### How to complete this task
What lines in the entries hold the string "shows"? List them.

*** Opening of Material provided ***

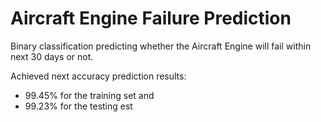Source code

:# Aircraft Engine Failure Prediction

Binary classification predicting whether the Aircraft Engine will fail within next 30 days or not.


Achieved next accuracy prediction results: 
 - 99.45% for the training set and
 - 99.23% for the testing est
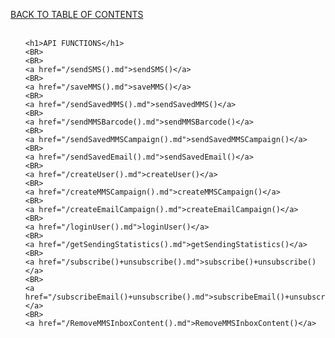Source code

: <a href="/TABLE%20OF%20CONTENTS.md">BACK TO TABLE OF CONTENTS</a>
<BR>
<BR>


<html>
<head>
</head>
<body>
<ul>

	<h1>API FUNCTIONS</h1>
	<BR>
	<BR>
	<a href="/sendSMS().md">sendSMS()</a>
	<BR>
	<a href="/saveMMS().md">saveMMS()</a>
	<BR>
	<a href="/sendSavedMMS().md">sendSavedMMS()</a>
	<BR>
	<a href="/sendMMSBarcode().md">sendMMSBarcode()</a>
	<BR>
	<a href="/sendSavedMMSCampaign().md">sendSavedMMSCampaign()</a>
	<BR>
	<a href="/sendSavedEmail().md">sendSavedEmail()</a>
	<BR>
	<a href="/createUser().md">createUser()</a>
	<BR>
	<a href="/createMMSCampaign().md">createMMSCampaign()</a>
	<BR>
	<a href="/createEmailCampaign().md">createEmailCampaign()</a>
	<BR>
	<a href="/loginUser().md">loginUser()</a>
	<BR>
	<a href="/getSendingStatistics().md">getSendingStatistics()</a>
	<BR>
	<a href="/subscribe()+unsubscribe().md">subscribe()+unsubscribe()</a>
	<BR>
	<a href="/subscribeEmail()+unsubscribe().md">subscribeEmail()+unsubscribe()</a>
	<BR>
	<a href="/RemoveMMSInboxContent().md">RemoveMMSInboxContent()</a>

</ul>
</body>
</html>
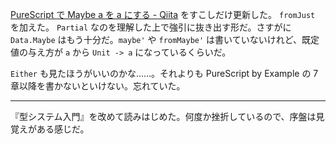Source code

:[PureScript で Maybe a を a にする - Qiita](http://qiita.com/bouzuya/items/459cb1167f646412bfc0) をすこしだけ更新した。 `fromJust` を加えた。 `Partial` なのを理解した上で強引に抜き出す形だ。さすがに `Data.Maybe` はもう十分だ。`maybe'` や `fromMaybe'` は書いていないけれど、既定値の与え方が `a` から `Unit -> a` になっているくらいだ。

`Either` も見たほうがいいのかな……。それよりも PureScript by Example の 7 章以降を書かないといけない。忘れていた。

-----

『型システム入門』を改めて読みはじめた。何度か挫折しているので、序盤は見覚えがある感じだ。

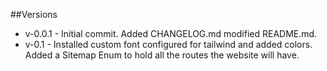 ##Versions
- v-0.0.1 - Initial commit. Added CHANGELOG.md modified README.md.
- v-0.1 - Installed custom font configured for tailwind and added colors. Added a Sitemap Enum to hold all the routes the website will have.
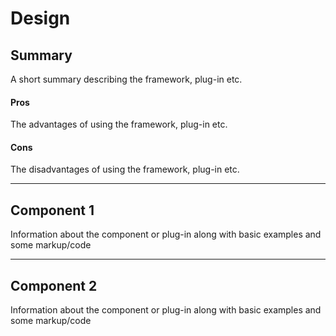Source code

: Design
======================

## Summary

A short summary describing the framework, plug-in etc.

#### Pros

The advantages of using the framework, plug-in etc.

#### Cons

The disadvantages of using the framework, plug-in etc.

***

## Component 1

Information about the component or plug-in along with basic examples and some markup/code

***

## Component 2

Information about the component or plug-in along with basic examples and some markup/code
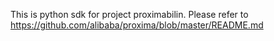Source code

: 
This is python sdk for project proximabilin. Please refer to https://github.com/alibaba/proxima/blob/master/README.md

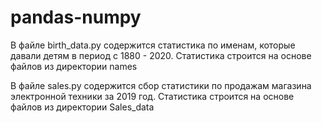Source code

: # pandas-numpy

В файле birth_data.py содержится статистика по именам, которые давали детям в период с 1880 - 2020.
Статистика строится на основе файлов из директории names

В файле sales.py содержится сбор статистики по продажам магазина электронной техники за 2019 год.
Статистика строится на основе файлов из директории Sales_data
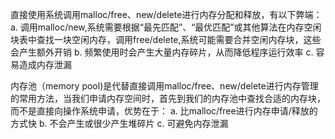 直接使用系统调用malloc/free、new/delete进行内存分配和释放，有以下弊端：
	a. 调用malloc/new,系统需要根据“最先匹配”、“最优匹配”或其他算法在内存空闲块表中查找一块空闲内存，调用free/delete,系统可能需要合并空闲内存块，这些会产生额外开销
	b. 频繁使用时会产生大量内存碎片，从而降低程序运行效率
	c. 容易造成内存泄漏


内存池（memory pool)是代替直接调用malloc/free、new/delete进行内存管理的常用方法，当我们申请内存空间时，首先到我们的内存池中查找合适的内存块，而不是直接向操作系统申请，优势在于：
	a. 比malloc/free进行内存申请/释放的方式快
	b. 不会产生或很少产生堆碎片
	c. 可避免内存泄漏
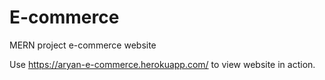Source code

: # E-commerce
MERN project e-commerce website

Use https://aryan-e-commerce.herokuapp.com/ to view website in action.
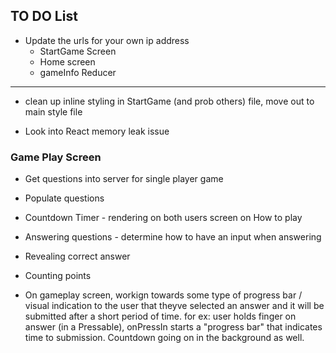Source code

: ## TO DO List

* Update the urls for your own ip address
  * StartGame Screen
  * Home screen
  * gameInfo Reducer

***************************



* clean up inline styling in StartGame (and prob others) file, move out to main style file


* Look into React memory leak issue



### Game Play Screen
* Get questions into server for single player game
* Populate questions
* Countdown Timer - rendering on both users screen on How to play
* Answering questions - determine how to have an input when answering
* Revealing correct answer
* Counting points

* On gameplay screen, workign towards some type of progress bar / visual indication to the user that theyve selected an answer and it will be submitted after a short period of time. for ex: user holds finger on answer (in a Pressable), onPressIn starts a "progress bar" that indicates time to submission. Countdown going on in the background as well. 

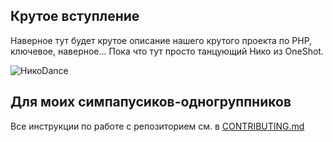 ## Крутое вступление
Наверное тут будет крутое описание нашего крутого проекта по PHP, ключевое, наверное...
Пока что тут просто танцующий Нико из OneShot.

![НикоDance](https://media.tenor.com/XyNq9PqC8FIAAAAi/niko-oneshot-niko-vibe.gif)

## Для моих симпапусиков-одногруппников
Все инструкции по работе с репозиторием см. в [CONTRIBUTING.md](CONTRIBUTING.md)



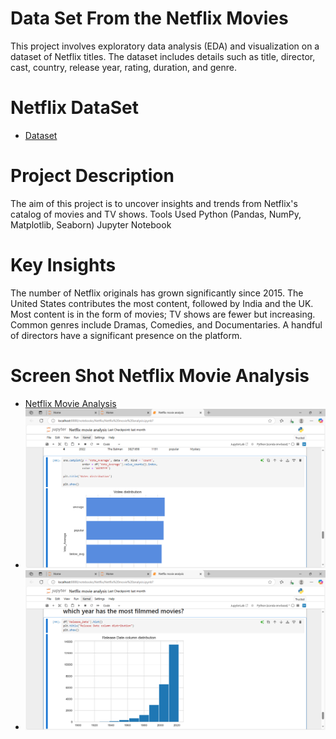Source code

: # Data Set From the Netflix Movies
This project involves exploratory data analysis (EDA) and visualization on a dataset of Netflix titles. The dataset includes details such as title, director, cast, country, release year, rating, duration, and genre.
# Netflix DataSet
- <a href="https://github.com/vigneshsethu/Netflix/blob/main/mymoviedb.csv"> Dataset</a>
# Project Description
The aim of this project is to uncover insights and trends from Netflix's catalog of movies and TV shows.
Tools Used
Python (Pandas, NumPy, Matplotlib, Seaborn)
Jupyter Notebook
# Key Insights
The number of Netflix originals has grown significantly since 2015.
The United States contributes the most content, followed by India and the UK.
Most content is in the form of movies; TV shows are fewer but increasing.
Common genres include Dramas, Comedies, and Documentaries.
A handful of directors have a significant presence on the platform.

# Screen Shot Netflix Movie Analysis
- <a href="https://github.com/vigneshsethu/Netflix/blob/main/Netflix%20Movie.png">Netflix Movie Analysis</a>
- ![Netflix Screen Shot](https://github.com/vigneshsethu/Netflix/blob/main/Netflix%20movie%20analysis1.png)
- ![Netflix Movie Analysis](https://github.com/vigneshsethu/Netflix/blob/main/Netflix%20movie%20analysis2.png)
##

*** Close of Material provided ***

### Result for this task
The aim of this project is to uncover insights and trends from Netflix's catalog of movies and TV shows.
Most content is in the form of movies; TV shows are fewer but increasing.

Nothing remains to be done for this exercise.